After locating the line that contains "1l2-2M0 10L10 0M9" in the records below, write out exactly that line and each line after it through the one that contains "2 1 2 8 2 1", and nothing else.

Stored items:

---*---

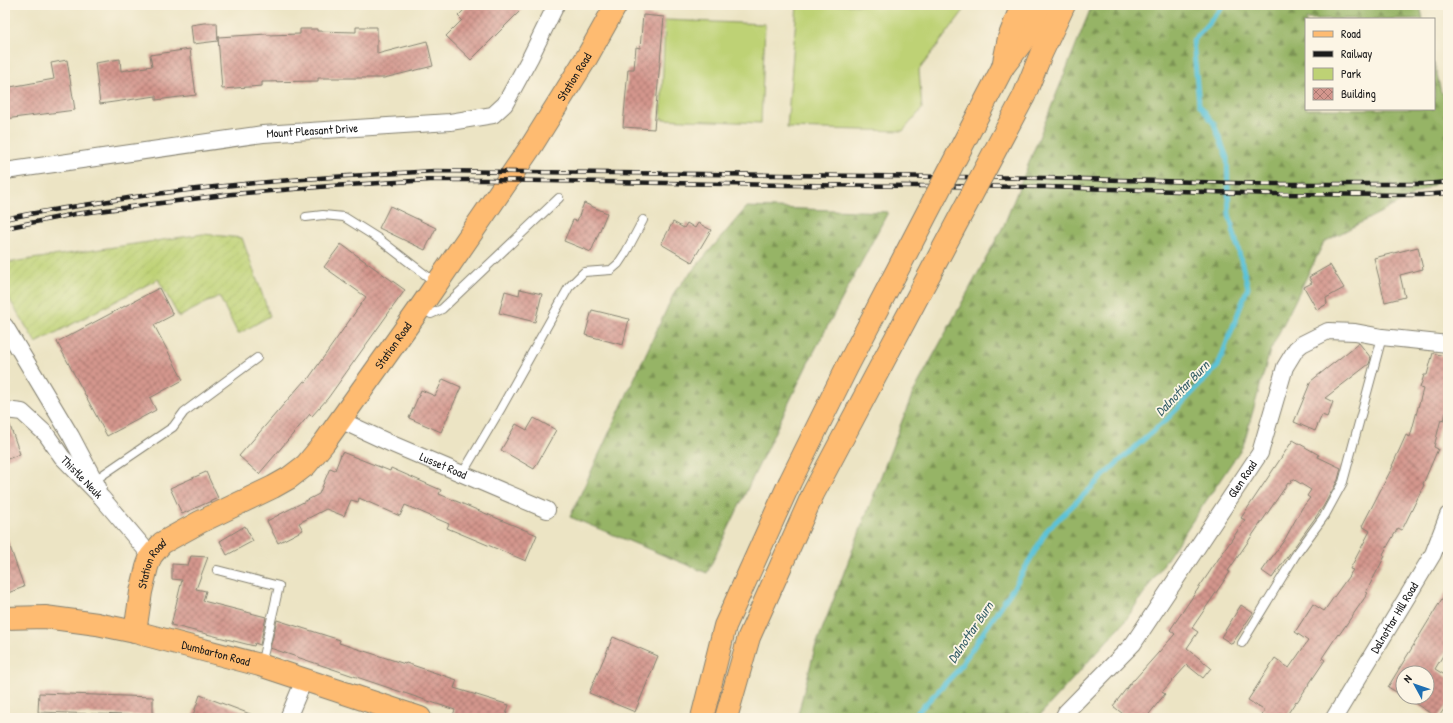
<svg xmlns="http://www.w3.org/2000/svg" width="1453" height="723" font-family="'Patrick Hand',sans-serif">
	<defs>
		<pattern id="forest-firs" width="22" height="20" patternUnits="userSpaceOnUse"><rect width="22" height="20" fill="#96b466"/><path d="M5 1l3.5 6h-7zM16 11l3.5 6h-7z" fill="#7a9253"/></pattern>
		<pattern id="garden-furrows" width="10" height="10" patternUnits="userSpaceOnUse"><rect width="10" height="10" fill="#bed275"/><path d="M-1 1l2-2M0 10L10 0M9 11l2-2" fill="none" stroke="#a3b465"/></pattern>
		<pattern id="building-cross-hatch" width="8" height="8" patternUnits="userSpaceOnUse"><rect width="8" height="8" fill="#d4968d"/><path d="M0 0l8 8M0 8l8-8" fill="none" stroke="#ab7a72"/></pattern>
	</defs>
	<rect width="100%" height="100%" fill="#fcf5e5"/>
	<filter id="ink" filterUnits="userSpaceOnUse"><feTurbulence type="fractalNoise" baseFrequency=".025" numOctaves="2"/><feDisplacementMap in="SourceGraphic" scale="8" xChannelSelector="R" yChannelSelector="G"/><feConvolveMatrix kernelMatrix="1 2 1 2 8 2 1 2 1" color-interpolation-filters="sRGB"/></filter>
	<filter id="wash" filterUnits="userSpaceOnUse"><feTurbulence type="fractalNoise" baseFrequency=".012" numOctaves="4" result="noise"/><feDisplacementMap in="SourceGraphic" scale="16" xChannelSelector="R" yChannelSelector="G"/><feGaussianBlur stdDeviation="0.9" result="paint"/><feColorMatrix in="noise" values="0 0 0 0 0 0 0 0 0 0 0 0 0 0 0 0 0 1.4 0 .05"/><feComposite in="paint" operator="in"/></filter>
	<g filter="url(#wash)">
		<rect width="100%" height="100%" fill="#ece4c4"/>
		<!-- forest -->
		<path fill="url(#forest-firs)" stroke="#596841" d="M 1092,5 L 1420,5 L 1423,19 L 1306,19 L 1306,109 L 1434,109 L 1434,63 L 1441,92 L 1448,97 L 1448,177 L 1324,242 L 1270,351 L 1243,446 L 1125,621 L 1040,715 L 1036,718 L 797,718 L 815,648 L 912,395 L 1004,225 Z
			M 747,207 L 888,212 L 807,365 L 707,573 L 570,517 L 675,291 Z"/>
		<!-- park -->
		<path fill="#bed275" stroke="#6d7748" d="M 797,5 L 968,5 L 919,70 L 922,109 L 903,131 L 787,128 Z
			M 665,20 L 765,24 L 761,123 L 661,119 Z"/>
		<!-- garden -->
		<path fill="url(#garden-furrows)" stroke="#6d7748" d="M 203,234 L 242,238 L 270,316 L 238,334 L 219,296 L 179,317 L 158,279 L 36,343 L 5,292 L 5,263 Z"/>
		<g fill="none" stroke-linecap="round" stroke-linejoin="round">
			<!-- stream -->
			<path stroke="#5bc2d8" stroke-width="5" d="M 912,718 L 957,671 L 1016,584 L 1047,530 L 1116,464 L 1167,419 L 1218,366 L 1248,287 L 1229,214 L 1227,158 L 1214,124 L 1199,104 L 1193,41 L 1224,5"/>
		</g>
		<g id="blocks">
			<!-- building -->
			<path fill="url(#building-cross-hatch)" d="M 469,5 L 526,5 L 471,60 L 446,36 L 462,20 L 458,16 Z
				M 643,15 L 664,17 L 654,129 L 623,127 L 628,69 L 634,69 L 636,47 L 640,48 Z
				M 204,23 L 217,23 L 218,41 L 193,44 L 191,25 Z
				M 356,27 L 377,27 L 377,54 L 427,41 L 433,66 L 384,78 L 318,78 L 318,81 L 262,82 L 262,86 L 222,89 L 218,37 L 267,34 L 267,35 L 300,34 L 300,29 L 317,29 L 317,31 L 356,32 Z
				M 190,49 L 196,95 L 156,100 L 156,96 L 100,104 L 95,63 L 120,59 L 121,71 L 152,66 L 150,55 Z
				M 67,60 L 75,110 L 5,119 L 5,88 L 54,79 L 51,63 Z
				M 584,203 L 607,213 L 591,252 L 564,241 L 573,220 L 577,221 Z
				M 390,206 L 436,228 L 425,250 L 379,228 Z
				M 673,222 L 684,228 L 687,223 L 695,228 L 698,223 L 711,230 L 692,262 L 661,244 Z
				M 341,244 L 405,290 L 328,398 L 312,416 L 310,414 L 259,474 L 239,456 L 304,381 L 306,382 L 366,297 L 324,267 Z
				M 1418,247 L 1423,269 L 1400,275 L 1405,297 L 1385,302 L 1374,258 Z
				M 1330,265 L 1344,288 L 1326,298 L 1327,304 L 1317,310 L 1304,287 L 1312,283 L 1309,277 Z
				M 159,288 L 173,315 L 154,325 L 183,380 L 150,398 L 156,410 L 107,436 L 57,342 Z
				M 520,289 L 542,294 L 535,322 L 499,313 L 505,291 L 519,295 Z
				M 592,310 L 629,319 L 623,345 L 585,335 Z
				M 1359,343 L 1371,358 L 1369,364 L 1325,398 L 1333,402 L 1327,417 L 1322,415 L 1315,431 L 1294,422 L 1311,381 Z
				M 1433,353 L 1448,357 L 1448,406 L 1444,420 L 1441,419 L 1434,447 L 1438,449 L 1423,484 L 1424,485 L 1402,530 L 1398,528 L 1383,554 L 1385,556 L 1366,592 L 1368,593 L 1339,635 L 1338,634 L 1322,658 L 1325,660 L 1297,702 L 1296,701 L 1285,718 L 1260,718 L 1265,711 L 1248,700 L 1275,658 L 1289,668 L 1308,641 L 1295,632 L 1313,604 L 1324,611 L 1353,570 L 1350,569 L 1370,531 L 1362,526 L 1393,466 L 1392,466 L 1406,435 L 1410,437 L 1423,389 L 1420,388 L 1424,375 L 1427,375 Z
				M 443,379 L 461,387 L 441,432 L 409,418 L 421,390 L 435,396 Z
				M 534,418 L 556,430 L 534,469 L 501,450 L 516,424 L 527,430 Z
				M 5,420 L 8,420 L 20,454 L 5,460 Z
				M 1293,440 L 1319,455 L 1318,457 L 1341,468 L 1338,480 L 1323,507 L 1272,578 L 1262,571 L 1285,539 L 1302,508 L 1310,498 L 1307,496 L 1311,490 L 1293,479 L 1290,484 L 1288,483 L 1228,571 L 1230,572 L 1192,628 L 1198,632 L 1187,648 L 1211,668 L 1203,678 L 1187,665 L 1162,692 L 1165,694 L 1146,718 L 1128,718 L 1113,706 L 1133,680 L 1134,680 L 1175,634 L 1170,630 L 1245,520 L 1241,518 Z
				M 342,452 L 390,471 L 391,468 L 441,490 L 439,494 L 537,535 L 526,561 L 447,528 L 449,524 L 405,505 L 400,516 L 359,498 L 358,502 L 351,500 L 344,516 L 326,509 L 299,523 L 303,530 L 278,543 L 267,521 L 319,494 L 330,468 L 335,470 Z
				M 206,472 L 218,498 L 182,514 L 170,488 Z
				M 245,526 L 253,541 L 227,555 L 220,541 Z
				M 5,538 L 7,538 L 24,587 L 5,594 Z
				M 191,556 L 208,557 L 196,589 L 206,591 L 203,601 L 266,617 L 260,645 L 255,643 L 254,646 L 171,625 L 182,580 L 172,579 L 172,564 L 188,565 Z
				M 1448,589 L 1448,647 L 1435,669 L 1448,677 L 1448,703 L 1438,718 L 1405,697 L 1427,697 L 1427,673 L 1403,673 L 1403,696 L 1388,687 Z
				M 1241,605 L 1253,613 L 1232,644 L 1221,637 Z
				M 277,620 L 340,640 L 339,643 L 405,664 L 406,663 L 457,680 L 454,688 L 509,705 L 505,718 L 464,718 L 453,715 L 455,710 L 270,648 Z
				M 613,637 L 658,656 L 635,712 L 589,693 Z
				M 39,693 L 153,697 L 153,716 L 38,712 Z
				M 200,695 L 258,717 L 257,718 L 192,718 Z"/>
		</g>
	</g>
	<g filter="url(#ink)">
		<use href="#blocks" fill-opacity="0" stroke="#848070" stroke-width="1"/>
		<g fill="none" stroke-linecap="round" stroke-linejoin="round">
			<!-- lane casing -->
			<g stroke="#848070" stroke-width="10">
				<path id="lane" d="M 306,217 L 323,215 L 344,217 L 379,239 L 436,283
					M 421,308 L 431,314 L 442,309 L 559,198
					M 462,474 L 500,410 L 569,287 L 584,272 L 611,270 L 618,264 L 626,252 L 643,220
					M 95,480 L 173,427 L 184,412 L 257,358
					M 217,570 L 279,586 L 261,665
					M 1242,643 L 1295,556 L 1325,515 L 1343,482 L 1382,337"/>
			</g>
			<!-- street casing -->
			<g stroke="#848070" stroke-width="18">
				<g id="street">
					<path id="s1" d="M 5,171 L 263,134 L 450,122 L 493,115 L 505,104 L 530,58 L 556,5"/>
					<path d="M 5,326 L 71,436 L 98,487"/>
					<path id="s2" d="M 5,410 L 22,412 L 46,434 L 62,457 L 102,498 L 151,556"/>
					<path id="s3" d="M 340,420 L 392,444 L 547,510"/>
					<path d="M 288,718 L 304,680"/>
					<path id="s4" d="M 1063,718 L 1066,712 L 1133,644 L 1260,453 L 1285,367 L 1296,349 L 1302,344 L 1328,331 L 1355,332 L 1382,337 L 1448,344"/>
					<path id="s5" d="M 1334,718 L 1433,554 L 1448,515"/>
				</g>
			</g>
			<!-- primary casing -->
			<g stroke="#848070" stroke-width="24">
				<g id="primary">
					<path d="M 1003,67 L 1026,37 L 1041,5"/>
					<path id="s6" d="M 5,618 L 45,617 L 97,624 L 135,632 L 260,665 L 420,718"/>
					<path id="s7" d="M 135,632 L 141,592 L 147,567 L 151,556 L 162,543 L 200,522 L 273,487 L 289,478 L 306,465 L 324,443 L 420,308 L 532,145 L 587,57 L 616,5"/>
				</g>
			</g>
			<!-- highway casing -->
			<g stroke="#848070" stroke-width="24">
				<path id="highway" d="M 1003,67 L 1009,38 L 1022,5
					M 1024,96 L 1041,54 L 1064,5
					M 702,718 L 725,626 L 789,484"/>
			</g>
			<!-- lane -->
			<use href="#lane" stroke="#fff" stroke-width="8"/>
			<!-- street -->
			<use href="#street" stroke="#fff" stroke-width="16"/>
			<!-- primary -->
			<use href="#primary" stroke="#febb71" stroke-width="22"/>
			<!-- highway -->
			<use href="#highway" stroke="#febb71" stroke-width="22"/>
			<!-- rail casing -->
			<g stroke="#1c1c1c" stroke-width="4.5">
				<path id="rail" d="M 5,219 C 35,212 66,208 97,203 C 209,184 322,177 435,171 L 1045,178 L 1276,184 L 1424,184 L 1448,182
					M 5,228 L 75,214 L 232,194 L 331,186 L 430,180 L 487,180 L 786,185 L 1045,187 L 1277,194 L 1421,195 L 1448,193"/>
			</g>
			<!-- rail -->
			<use href="#rail" stroke="#fcf5e5" stroke-width="3" stroke-dasharray="9" stroke-linecap="butt"/>
			<!-- highway-bridge casing -->
			<g stroke="#848070" stroke-width="24" stroke-linecap="butt">
				<path id="highway-bridge" d="M 789,484 L 847,367 L 1003,67
					M 726,718 L 749,637 L 813,494 L 1024,96"/>
			</g>
			<!-- highway-bridge -->
			<use href="#highway-bridge" stroke="#febb71" stroke-width="22"/>
		</g>
	</g>
	<g text-anchor="middle" stroke-width="3.5" stroke-linejoin="round" paint-order="stroke">
		<!-- street labels -->
		<g font-size="12" fill="#1c1c1c" stroke="#fcf5e5">
			<text dy="4" stroke="none"><textPath href="#s7" startOffset="731">Station Road</textPath></text>
			<text dy="4" stroke="none"><textPath href="#s1" startOffset="310">Mount Pleasant Drive</textPath></text>
			<text dy="4" stroke="none"><textPath href="#s7" startOffset="407">Station Road</textPath></text>
			<text dy="4" stroke="none"><textPath href="#s3" startOffset="113">Lusset Road</textPath></text>
			<text dy="4" stroke="none"><textPath href="#s2" startOffset="106">Thistle Neuk</textPath></text>
			<text dy="4" stroke="none"><textPath href="#s4" startOffset="300">Glen Road</textPath></text>
			<text dy="4" stroke="none"><textPath href="#s7" startOffset="71">Station Road</textPath></text>
			<text dy="4" stroke="none"><textPath href="#s5" startOffset="117">Dalnottar Hill Road</textPath></text>
			<text dy="4" stroke="none"><textPath href="#s6" startOffset="215">Dumbarton Road</textPath></text>
		</g>
		<!-- water labels -->
		<g font-size="13" font-style="italic" fill="#355e67" stroke="#fcf5e5">
			<text transform="translate(1182 388) rotate(-46)" y="5">Dalnottar Burn</text>
			<text transform="translate(970 632) rotate(-56)" y="5">Dalnottar Burn</text>
		</g>
	</g>
	<!-- margin -->
	<rect width="1453" height="723" fill="none" stroke="#fcf5e5" stroke-width="20"/>
	<!-- legend -->
	<rect x="1305" y="18" width="130" height="92" fill="#fcf5e5" stroke="#a29e95"/>
	<rect x="1313" y="31" width="20" height="6" fill="#febb71" stroke="#a29e95"/>
	<text x="1341" y="38" font-size="12" fill="#1c1c1c">Road</text>
	<rect x="1313" y="51" width="20" height="6" fill="#1c1c1c" stroke="#a29e95"/>
	<text x="1341" y="58" font-size="12" fill="#1c1c1c">Railway</text>
	<rect x="1313" y="68" width="20" height="12" fill="#bed275" stroke="#a29e95"/>
	<text x="1341" y="78" font-size="12" fill="#1c1c1c">Park</text>
	<rect x="1313" y="88" width="20" height="12" fill="url(#building-cross-hatch)" stroke="#a29e95"/>
	<text x="1341" y="98" font-size="12" fill="#1c1c1c">Building</text>
	<!-- north arrow -->
	<g transform="translate(1415 685) rotate(310)"><circle r="19" fill="#fcf5e5" stroke="#a29e95"/>
	<path d="M0-3L7 15L0 10L-7 15Z" fill="#1f6fb2"/>
	<text y="-6" font-size="11" font-weight="bold" text-anchor="middle" fill="#1c1c1c">N</text>
	</g>
</svg>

---*---

- SOLUTION TO THIS EXERCISE
		<pattern id="garden-furrows" width="10" height="10" patternUnits="userSpaceOnUse"><rect width="10" height="10" fill="#bed275"/><path d="M-1 1l2-2M0 10L10 0M9 11l2-2" fill="none" stroke="#a3b465"/></pattern>
		<pattern id="building-cross-hatch" width="8" height="8" patternUnits="userSpaceOnUse"><rect width="8" height="8" fill="#d4968d"/><path d="M0 0l8 8M0 8l8-8" fill="none" stroke="#ab7a72"/></pattern>
	</defs>
	<rect width="100%" height="100%" fill="#fcf5e5"/>
	<filter id="ink" filterUnits="userSpaceOnUse"><feTurbulence type="fractalNoise" baseFrequency=".025" numOctaves="2"/><feDisplacementMap in="SourceGraphic" scale="8" xChannelSelector="R" yChannelSelector="G"/><feConvolveMatrix kernelMatrix="1 2 1 2 8 2 1 2 1" color-interpolation-filters="sRGB"/></filter>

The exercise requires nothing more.